(Landmark coordinate records)
Segment Open

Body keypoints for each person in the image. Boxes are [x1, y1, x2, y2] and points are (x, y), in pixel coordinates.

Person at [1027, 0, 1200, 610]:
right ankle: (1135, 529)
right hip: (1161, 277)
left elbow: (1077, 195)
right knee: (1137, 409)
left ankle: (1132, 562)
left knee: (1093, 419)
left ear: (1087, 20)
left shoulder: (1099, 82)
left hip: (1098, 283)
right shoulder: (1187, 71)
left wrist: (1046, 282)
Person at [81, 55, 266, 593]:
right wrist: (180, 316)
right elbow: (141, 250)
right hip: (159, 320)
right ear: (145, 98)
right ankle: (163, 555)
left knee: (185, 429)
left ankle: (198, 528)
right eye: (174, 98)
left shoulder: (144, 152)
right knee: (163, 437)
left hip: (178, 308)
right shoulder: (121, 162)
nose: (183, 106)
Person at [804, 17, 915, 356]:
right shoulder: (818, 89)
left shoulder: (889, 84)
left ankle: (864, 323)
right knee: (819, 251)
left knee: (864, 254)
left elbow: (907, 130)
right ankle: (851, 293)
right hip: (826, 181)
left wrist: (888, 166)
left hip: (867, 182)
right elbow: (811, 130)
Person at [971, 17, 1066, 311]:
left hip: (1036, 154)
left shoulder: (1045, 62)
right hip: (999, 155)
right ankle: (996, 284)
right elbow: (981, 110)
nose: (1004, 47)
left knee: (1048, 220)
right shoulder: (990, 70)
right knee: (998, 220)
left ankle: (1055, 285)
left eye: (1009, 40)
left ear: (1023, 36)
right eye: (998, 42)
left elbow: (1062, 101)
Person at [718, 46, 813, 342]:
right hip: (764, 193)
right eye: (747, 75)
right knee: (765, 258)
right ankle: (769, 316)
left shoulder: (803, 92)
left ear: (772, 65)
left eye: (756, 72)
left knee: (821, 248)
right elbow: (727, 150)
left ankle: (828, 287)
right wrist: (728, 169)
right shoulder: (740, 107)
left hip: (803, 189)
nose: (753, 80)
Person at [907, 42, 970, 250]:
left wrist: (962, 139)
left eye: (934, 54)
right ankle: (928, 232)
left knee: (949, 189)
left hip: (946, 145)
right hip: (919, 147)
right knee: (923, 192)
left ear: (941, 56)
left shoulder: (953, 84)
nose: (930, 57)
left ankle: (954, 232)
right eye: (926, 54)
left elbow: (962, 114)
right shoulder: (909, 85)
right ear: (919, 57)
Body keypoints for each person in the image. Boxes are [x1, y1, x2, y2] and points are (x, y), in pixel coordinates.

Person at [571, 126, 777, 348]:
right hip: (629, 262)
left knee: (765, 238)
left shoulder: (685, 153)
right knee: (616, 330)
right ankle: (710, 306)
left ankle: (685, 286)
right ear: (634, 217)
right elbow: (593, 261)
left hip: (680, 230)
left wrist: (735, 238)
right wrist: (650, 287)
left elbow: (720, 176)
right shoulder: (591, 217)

Segment Closed

* **YOUR OBJECTIVE**
Please make an exact copy of the lines from the one holding "right knee: (765, 258)" through the final line of the records above, nothing more.

* **RESULT**
right knee: (765, 258)
right ankle: (769, 316)
left shoulder: (803, 92)
left ear: (772, 65)
left eye: (756, 72)
left knee: (821, 248)
right elbow: (727, 150)
left ankle: (828, 287)
right wrist: (728, 169)
right shoulder: (740, 107)
left hip: (803, 189)
nose: (753, 80)
Person at [907, 42, 970, 250]:
left wrist: (962, 139)
left eye: (934, 54)
right ankle: (928, 232)
left knee: (949, 189)
left hip: (946, 145)
right hip: (919, 147)
right knee: (923, 192)
left ear: (941, 56)
left shoulder: (953, 84)
nose: (930, 57)
left ankle: (954, 232)
right eye: (926, 54)
left elbow: (962, 114)
right shoulder: (909, 85)
right ear: (919, 57)
Body keypoints for each person in the image. Boxes are [x1, y1, x2, y2] and points are (x, y), in pixel coordinates.

Person at [571, 126, 777, 348]:
right hip: (629, 262)
left knee: (765, 238)
left shoulder: (685, 153)
right knee: (616, 330)
right ankle: (710, 306)
left ankle: (685, 286)
right ear: (634, 217)
right elbow: (593, 261)
left hip: (680, 230)
left wrist: (735, 238)
right wrist: (650, 287)
left elbow: (720, 176)
right shoulder: (591, 217)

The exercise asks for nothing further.